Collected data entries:
((

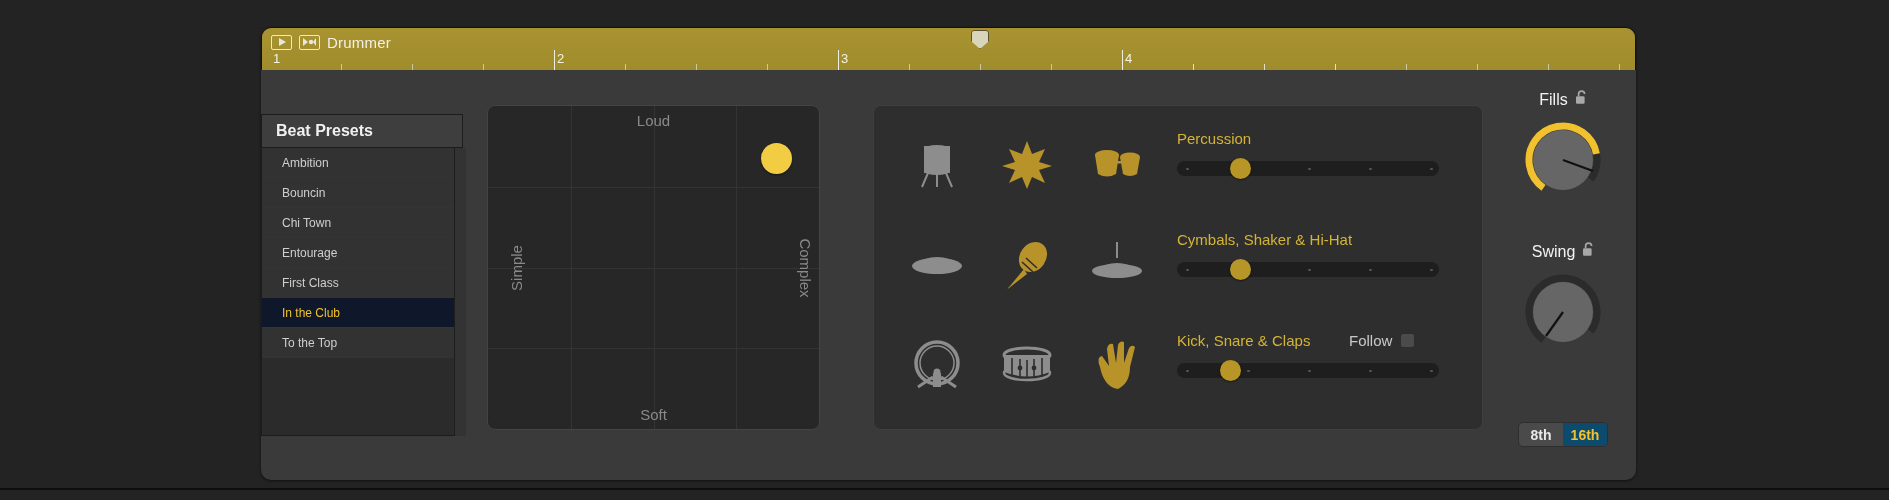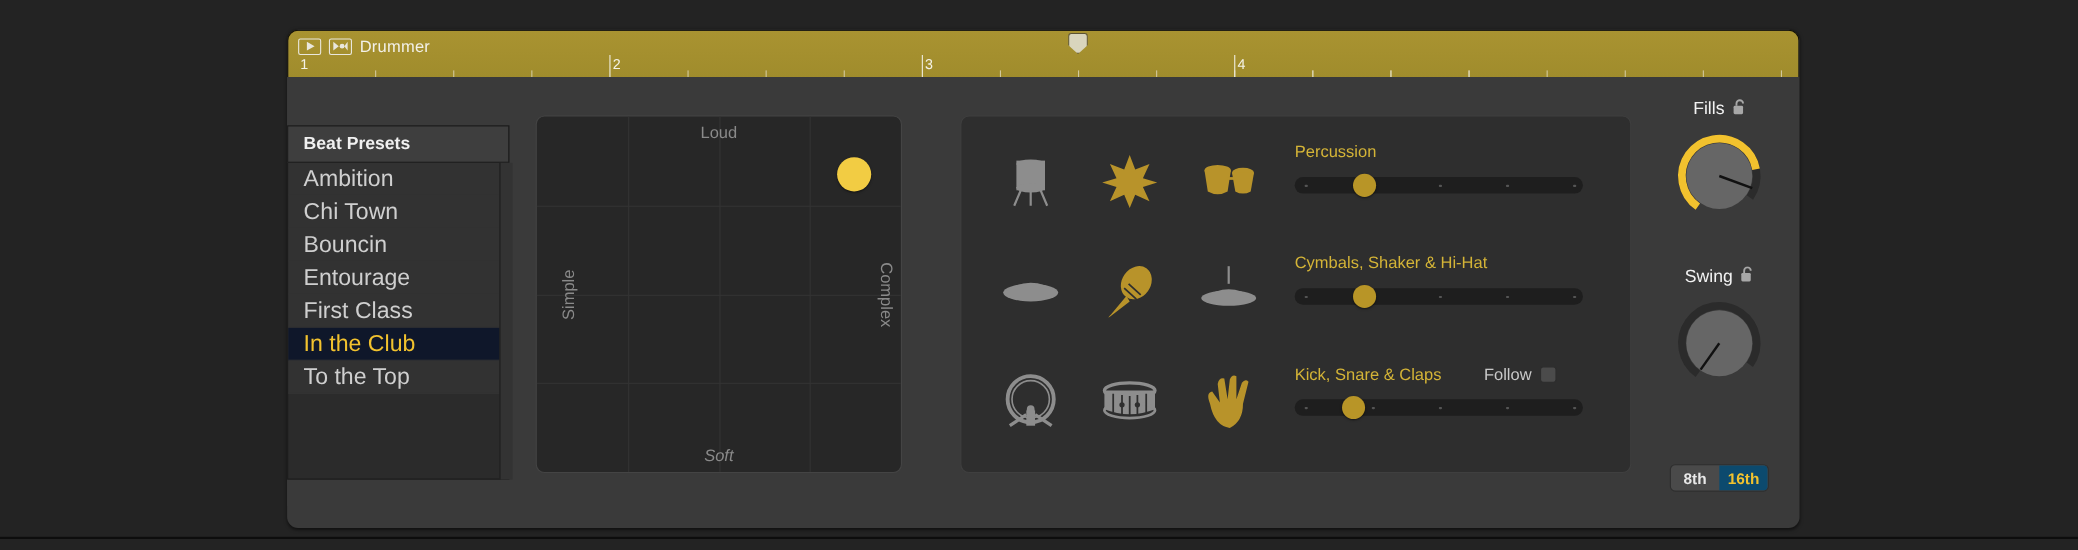--- a/index.html
+++ b/index.html
@@ -125,22 +125,22 @@
     color: #f0f0f0; font-size: 16px; font-weight: bold;
   }
   #preset-list {
     position: absolute; left: 1px; top: 78px;
     width: 200px; height: 288px;
     overflow: hidden;
   }
   .preset-item {
     height: 30px;
     display: flex; align-items: center;
-    padding-left: 14px;
-    color: #cfcfcf; font-size: 21px;
+    padding-left: 20px;
+    color: #cfcfcf; font-size: 12px;
     border-bottom: 1px solid #343434;
     background: #323232;
   }
   .preset-item.selected { color: #f2c22e; background: #0f172a; }
   #preset-scroll-track {
     position: absolute; right: 0; top: 78px;
     width: 12px; height: 288px;
     background: #333333;
     border-left: 1px solid #1d1d1d;
   }
@@ -154,21 +154,21 @@
     border-radius: 8px;
     overflow: hidden;
   }
   .xy-grid-v, .xy-grid-h { position: absolute; background: #343434; }
   .xy-grid-v { width: 1px; top: 0; bottom: 0; }
   .xy-grid-h { height: 1px; left: 0; right: 0; }
   .xy-label {
     position: absolute; color: #8a8a8a; font-size: 15px;
   }
   #xy-loud { top: 6px; left: 50%; transform: translateX(-50%); }
-  #xy-soft { bottom: 6px; left: 50%; transform: translateX(-50%); font-style: italic; }
+  #xy-soft { bottom: 6px; left: 50%; transform: translateX(-50%); }
   #xy-simple {
     left: 6px; top: 50%;
     transform: translateY(-50%) rotate(-90deg);
     transform-origin: center;
   }
   #xy-complex {
     right: -16px; top: 50%;
     transform: translateY(-50%) rotate(90deg);
     transform-origin: center;
   }
@@ -317,24 +317,24 @@
       <div id="preset-pane">
         <div id="preset-box"></div>
         <div id="preset-header">
           <span id="preset-header-label">Beat Presets</span>
         </div>
         <div id="preset-list">
             <div class="preset-item">
               <span>Ambition</span>
             </div>
             <div class="preset-item">
+              <span>Bouncin</span>
+            </div>
+            <div class="preset-item">
               <span>Chi Town</span>
-            </div>
-            <div class="preset-item">
-              <span>Bouncin</span>
             </div>
             <div class="preset-item">
               <span>Entourage</span>
             </div>
             <div class="preset-item">
               <span>First Class</span>
             </div>
             <div class="preset-item selected">
               <span>In the Club</span>
             </div>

))

Requirement: Once the pictures are removed, print all the remaining data exactly as it stands.

Output for this task:
--- a/index.html
+++ b/index.html
@@ -125,22 +125,22 @@
     color: #f0f0f0; font-size: 16px; font-weight: bold;
   }
   #preset-list {
     position: absolute; left: 1px; top: 78px;
     width: 200px; height: 288px;
     overflow: hidden;
   }
   .preset-item {
     height: 30px;
     display: flex; align-items: center;
-    padding-left: 14px;
-    color: #cfcfcf; font-size: 21px;
+    padding-left: 20px;
+    color: #cfcfcf; font-size: 12px;
     border-bottom: 1px solid #343434;
     background: #323232;
   }
   .preset-item.selected { color: #f2c22e; background: #0f172a; }
   #preset-scroll-track {
     position: absolute; right: 0; top: 78px;
     width: 12px; height: 288px;
     background: #333333;
     border-left: 1px solid #1d1d1d;
   }
@@ -154,21 +154,21 @@
     border-radius: 8px;
     overflow: hidden;
   }
   .xy-grid-v, .xy-grid-h { position: absolute; background: #343434; }
   .xy-grid-v { width: 1px; top: 0; bottom: 0; }
   .xy-grid-h { height: 1px; left: 0; right: 0; }
   .xy-label {
     position: absolute; color: #8a8a8a; font-size: 15px;
   }
   #xy-loud { top: 6px; left: 50%; transform: translateX(-50%); }
-  #xy-soft { bottom: 6px; left: 50%; transform: translateX(-50%); font-style: italic; }
+  #xy-soft { bottom: 6px; left: 50%; transform: translateX(-50%); }
   #xy-simple {
     left: 6px; top: 50%;
     transform: translateY(-50%) rotate(-90deg);
     transform-origin: center;
   }
   #xy-complex {
     right: -16px; top: 50%;
     transform: translateY(-50%) rotate(90deg);
     transform-origin: center;
   }
@@ -317,24 +317,24 @@
       <div id="preset-pane">
         <div id="preset-box"></div>
         <div id="preset-header">
           <span id="preset-header-label">Beat Presets</span>
         </div>
         <div id="preset-list">
             <div class="preset-item">
               <span>Ambition</span>
             </div>
             <div class="preset-item">
+              <span>Bouncin</span>
+            </div>
+            <div class="preset-item">
               <span>Chi Town</span>
-            </div>
-            <div class="preset-item">
-              <span>Bouncin</span>
             </div>
             <div class="preset-item">
               <span>Entourage</span>
             </div>
             <div class="preset-item">
               <span>First Class</span>
             </div>
             <div class="preset-item selected">
               <span>In the Club</span>
             </div>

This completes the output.